The averaged gray value model of the sacrum revealed a distinct bone mass distribution. The trabecular bone displayed higher HU in the vertebral bodies and lower HU values located in the sacral ala (paraforaminal lateral) on the levels S1 and S2, correlating to findings with measurements in quantitative CT scans of 13 sacra. Further, values in S2 were lower than in S1. The lower bone mass in the sacral ala impairs implant anchorage; hence, better purchase is given in the vertebral body.
The use of routine clinical CT's to assess bone mass distribution represents a limitation in our study as there was no calibration to BMD values. However, in previous studies a good correspondence of HU in clinical CT's to BMD in dual-energy X-Ray absorption was demonstrated in the spine.[30-33] Further, due to limited spatial resolution and the high content of yellow bone marrow, bone density may be underestimated. The innominate bones, possibly also limiting trans-sacral corridors, were not incorporated into the statistical model of the sacrum. This study compromised a limited number of predominantly male sacra. For future work, increased information about sacral anatomy and the surgically important trans-sacral pathways could be provided by including more individuals into the statistical model and by investigating the influence of other factors, such as ethnicity, age and gender.
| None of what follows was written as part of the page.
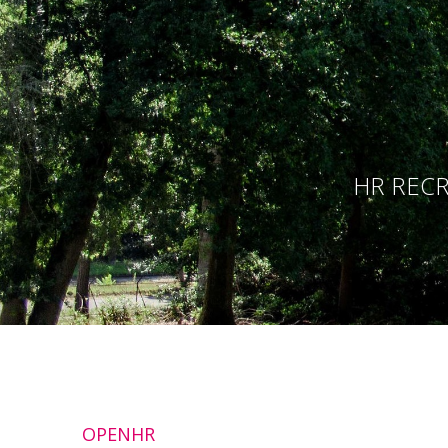
HR RECR
OPENHR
We conclude that 3D statistical modeling of the sacrum is a valuable approach to study the surgical anatomy relevant for trans-sacral fixation. The critical safe pathways are influenced by sacral anatomy and hence surgical decision making depends on analysis of the underlying sacral anatomy including the distinct bone mass. Trans-sacral implant positioning is often possible; however, screw purchase is best in the vertebral body and on level S1.